Unfortunately, I answered him in a most juvenile and disingenuous way. I looked up in defiance and said “Jesus sent me.” This wasn’t true and I regret saying it. Sure, I might be able to spin some story about how Jesus stood up for the disinherited and I was trying to follow that mandate. But the truth is, I knew that Sheriff Arpio is a devout Christian and I was trying to insult him. I got the desired effect. He screwed up his face and walked away. Instead of being honest about my desire to be in relationship with that higher power of goodness and love I made a joke, and not a very good one.

The truth is, I am scared of taking on the mandate of living in the world guided by the idea that there is a love and goodness that will care for me and help me care for others. It is much easier, much safer to sit behind my intellectual analyses of a cold, systematic world where the banality of evil rules, where the micro-offenses of human beings slowly destroy us, where the source of our creation, God if you will, is indifferent at best. This is a fear of intimacy: intimacy with fellow humans as well as intimacy with God.

But if we are to be a part of the vision that brings healing and health to our nation we must step into the holy and prayerful practice of exploring intimacy. There is no better place for this type of study and reflection than our congregations.

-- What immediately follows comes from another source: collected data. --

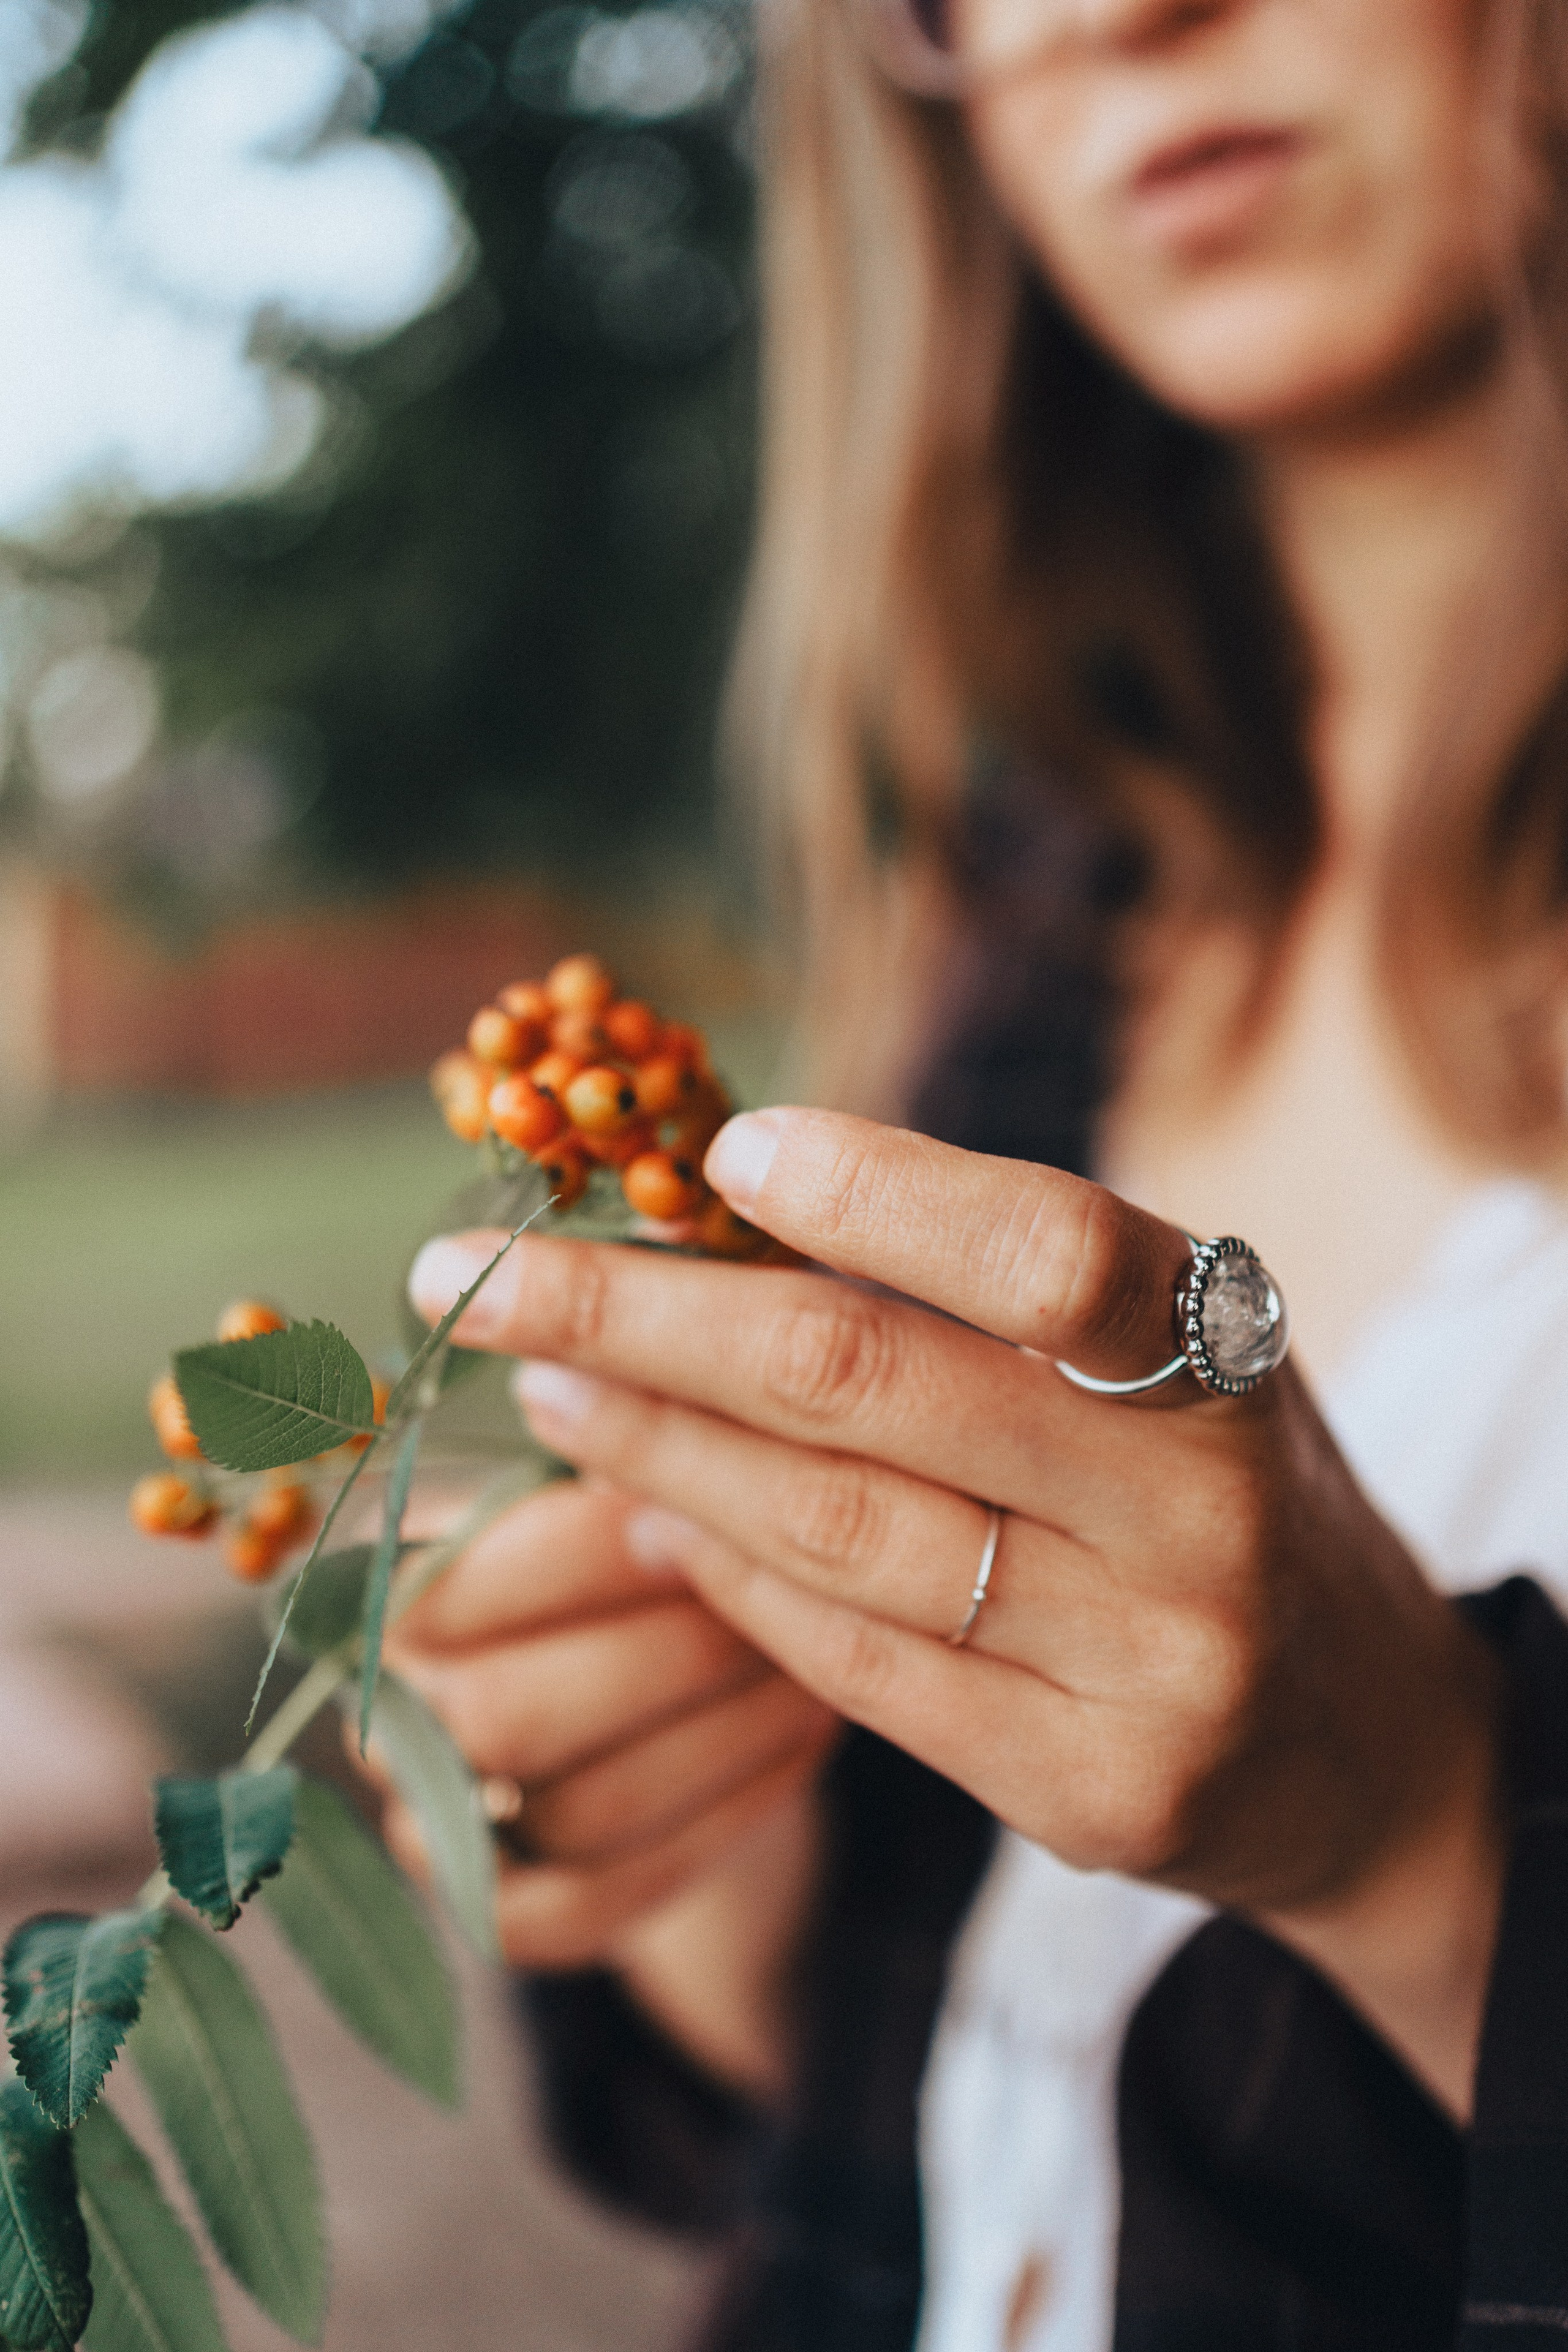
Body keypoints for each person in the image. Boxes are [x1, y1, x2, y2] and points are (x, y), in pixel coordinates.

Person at [379, 2, 1568, 2345]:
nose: (1111, 14)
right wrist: (709, 1852)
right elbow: (934, 2133)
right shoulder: (1029, 921)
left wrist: (1442, 1839)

Please take a moment to download the 30 Days of Love Theological Reflection Guide and to discuss this with your congregation. Download the PDF document:

There is a lot of healing left to do in this country and in the world. There is a lot of injustice and we are called as a people to do what we can to counter it. We can fight for justice as individuals, but I would rather do it as a community guided by a vision. So when someone asks us “Why are you here?” We can answer, “Because there is evil in the world. It comes in many forms ranging from brutal and immediate to the complex and bureaucratic. But evil is not the highest power. We are here because love and goodness is the highest power. We are here because love asked us to come, to sit before you and say this cannot happen any longer.”